Here's my opinion. World governments have always had some type of hidden agenda throughout history. Whether they keep the public in the dark because they don't think we can handle the truth, or if they just don't want us to to rise up together and stop it, either way, they have always lied to us. We'd be fools to assume they recently had a change of heart.
I believe Bill C45 was never about First Nations people. First Nations people just happen to stand between the corporations and the natural resources. They will stop at nothing to get it. You've seen it in Iraq. You've seen it in Afghanistan. Think about it. You have to follow the money trail. Start at the bottom. What have we got? Oil. You can't go much farther down than that. Who is situated above some of the largest oil deposits on the planet? First Nations people. Who has had a long standing battle with First Nations people? The Canadian and American governments. Who assembles these governments? Big Oil. Big Pharma. The banking cartels. They spend billions lobbying to get select politicians into office and finance the campaigns of past, present and future world leaders. Whole cabinets are made up of former corporate bankers, oil execs and people from similar industries.
Look, oxycontin is one of the most widely prescribed and abused prescription drugs on the planet. Afghanistan produces more than 90% of the world's opium. The Canadian and American governments have spent several years occupying Afghanistan through military. They create a myth about why they are really there, but what it really comes down to is procuring the natural resources. They did the same to get oil and gold from Iraq. Now, why aren't they just killing off First Nations people like they do in Iraq and Afghanistan? Because we walk amongst what they need most — consumers. No, they have to be more inventive in their ways of conquering us. They will set us up to think what they're doing is good for First Nations. That we need their help to acquire individual ownership of pieces of reserve land. That way, we can use the property to secure bank and car loans and increase the chance of losing it to them. Some of us can be bought. They're the ones who remain silent while our people suffer and face attack from the media, government and corporations. But the majority of First Nations people are tired of the longstanding exploitation from the these entities. That is what IdleNoMore is all about.
What can native artists and celebrities bring to Idle No More?
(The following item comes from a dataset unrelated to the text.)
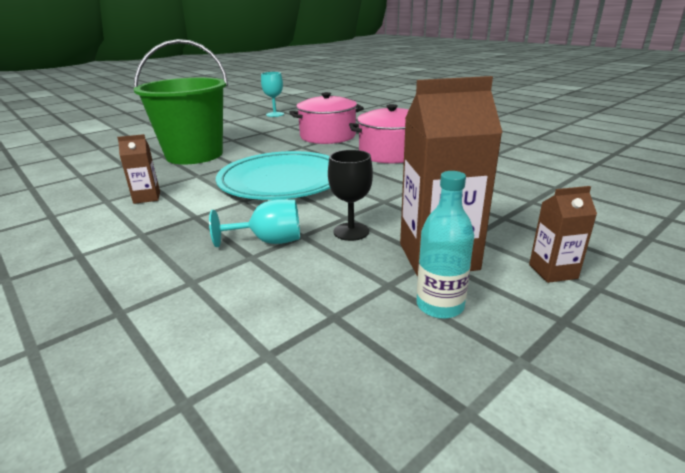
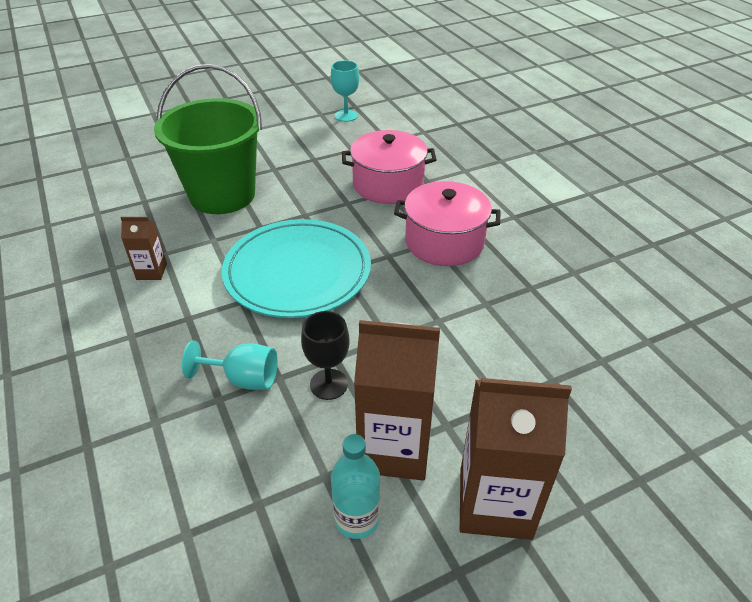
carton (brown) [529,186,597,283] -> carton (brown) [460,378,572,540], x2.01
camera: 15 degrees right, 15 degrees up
Do you feel an obligation to use your platform as a pulpit?
I definitely feel we have the power to unite the people through song. Music is the Universal language. The more songs, the merrier. Whatever brings people, from all walks of life, together.
Idle No More has spawned a lot of art and music already. Whose work have you followed?
I really loved the tracks from Drezus, Jasper, Rellik, Nathan Cunningham & Wab Kinew/Charlie Fettah/Young Kidd/Boogey The Beat.
Do you have further plans to make or collaborate on Idle No More music?
I've already written a new song that doesn't so much mention Idle No More but tackles other issues having to do with the environment. You can count on more songs from me, nonetheless.
Will this song find its way onto a future Plex album?
I've made the song available for free download. I noticed some other artists are offering that sales from their songs will go to the Idle No More movement — personally, I have no idea what that means. So, free download. I may include it on a "greatest hits" or something, ha ha.